Ein Einsatz, der 1977 begonnen hat und erst zu einem Ende kommen wird, wenn ich unter der Erde liege. Angefangen hat mein Engagement wegen der schockierenden Zahlen zu Kindern, die täglich an Hunger sterben, dann kam die Friedensbewegung dazu, die Umweltbewegung, die Klimabewegung, die KlimaSeniorinnen.

Die KlimaSeniorinnen lassen sich nicht beirren und stehen für ihre Rechte ein. © Greenpeace/Ex-Press/Miriam Kuenzli

Zum Glück gibt es die Klimaklage als Instrument, sich wegen mangelndem Klimaschutz gegen Staaten und Unternehmen zur Wehr zu setzen.

Es ist sogar möglich geworden zu klagen, weil die Freiheitsrechte künftiger Generationen eingeschränkt werden durch die jetzige Übernutzung. Das ist ein ganz neues Konstrukt. Das Erlauben von Emissionen heute sei ein Eingriff in die Freiheitsrechte der künftigen Generationen, schrieb das deutsche Verfassungsgericht.

Sind wir ältere Frauen Opfer? Ja, im Sinne der persönlichen Betroffenheit und dem erhöhten Gesundheitsrisiko als Folge der zunehmenden Hitzetage.

Wir sind aber auch höchst kompetente agents of change. Denn unsere Klimaklage bringt den EGMR zum ersten Mal in die Situation, sich zum Klimaschutz eines Mitgliedstaates zu äussern. Und zur Frage, ob Klimaschutz ein Menschenrecht ist.

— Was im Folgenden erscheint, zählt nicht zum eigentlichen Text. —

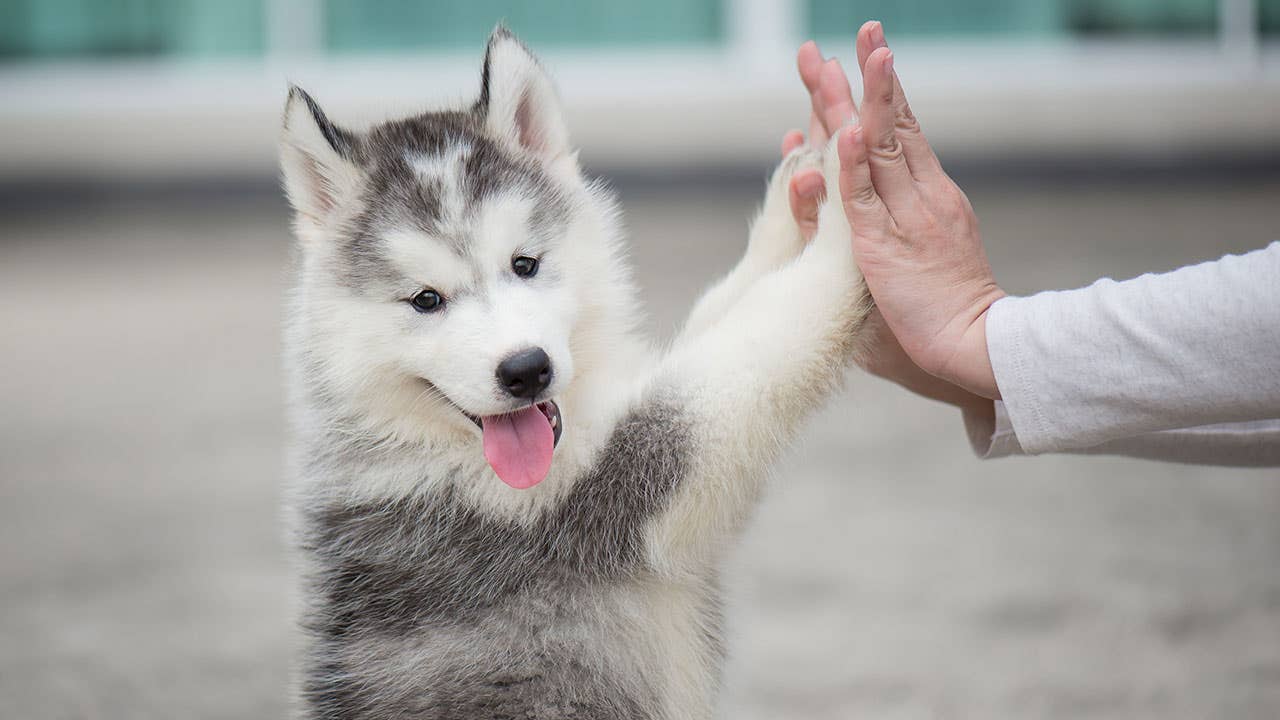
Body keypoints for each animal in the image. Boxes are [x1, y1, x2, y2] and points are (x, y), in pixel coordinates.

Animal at [282, 26, 870, 717]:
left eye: (525, 264)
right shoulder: (615, 486)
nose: (526, 370)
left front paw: (796, 199)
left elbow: (728, 309)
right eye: (426, 300)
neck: (429, 447)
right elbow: (760, 336)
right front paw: (856, 207)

Es sind unsere Gedanken, unsere Visionen, die die Welt formen, die die Zukunft gestalten. Es hat 14 Milliarden Jahre gedauert, um uns hierher zu bringen, Sie und ich sind das Ergebnis davon. Höchstwahrscheinlich hat die Evolution keinen dritten Arm oder ein drittes Bein für uns geplant, sondern höchstwahrscheinlich einen enormen Bewusstseinszuwachs, es ist mehr in unseren Gehirnen vorgesehen, vielleicht sogar ein Quantensprung. Die Achtsamkeit, das Bewusstsein einiger heute lebender Menschen ist erstaunlich, ich sehe das nicht nur flüchtig hier und da in Menschen, sondern oft sind es grosse Veränderungen. Ja, es kann gut sein, dass der Homo sapiens von diesem Planeten verschwindet, der Planet Erde wird sich irgendwann erholen, aber wir sind weg, manche Menschen denken so, aber viele andere sehen die Chance, die wir jetzt haben, etwas Neues zu schaffen, in dem Sinne, dass einer Transformation oft oder immer eine Krise vorausgeht. Ich glaube fest daran, und ich halte diesen Glauben oder diese Hoffnung aufrecht, weil er mich inspiriert.

Elisabeth Stern ist Ethnologin im Ruhestand. Sie hat in Zürich Psychologie studiert und an der University of California einen MA und PhD in Kulturanthropologie gemacht. Sie arbeitete bei der Stiftung Kinderdorf Pestalozzi für interkulturelle Bildung. Sie lehrte Ethnologie an der Universität Zürich, arbeitete als wissenschaftliche Mitarbeiterin an der University of Zimbabwe in Harare und als Senior Lecturer für interkulturelle Managementkompetenz an der Universität St. Gallen. Sie war Co-Geschäftsführerin eines Umweltunternehmens zur Finanzierung von Umweltprojekten.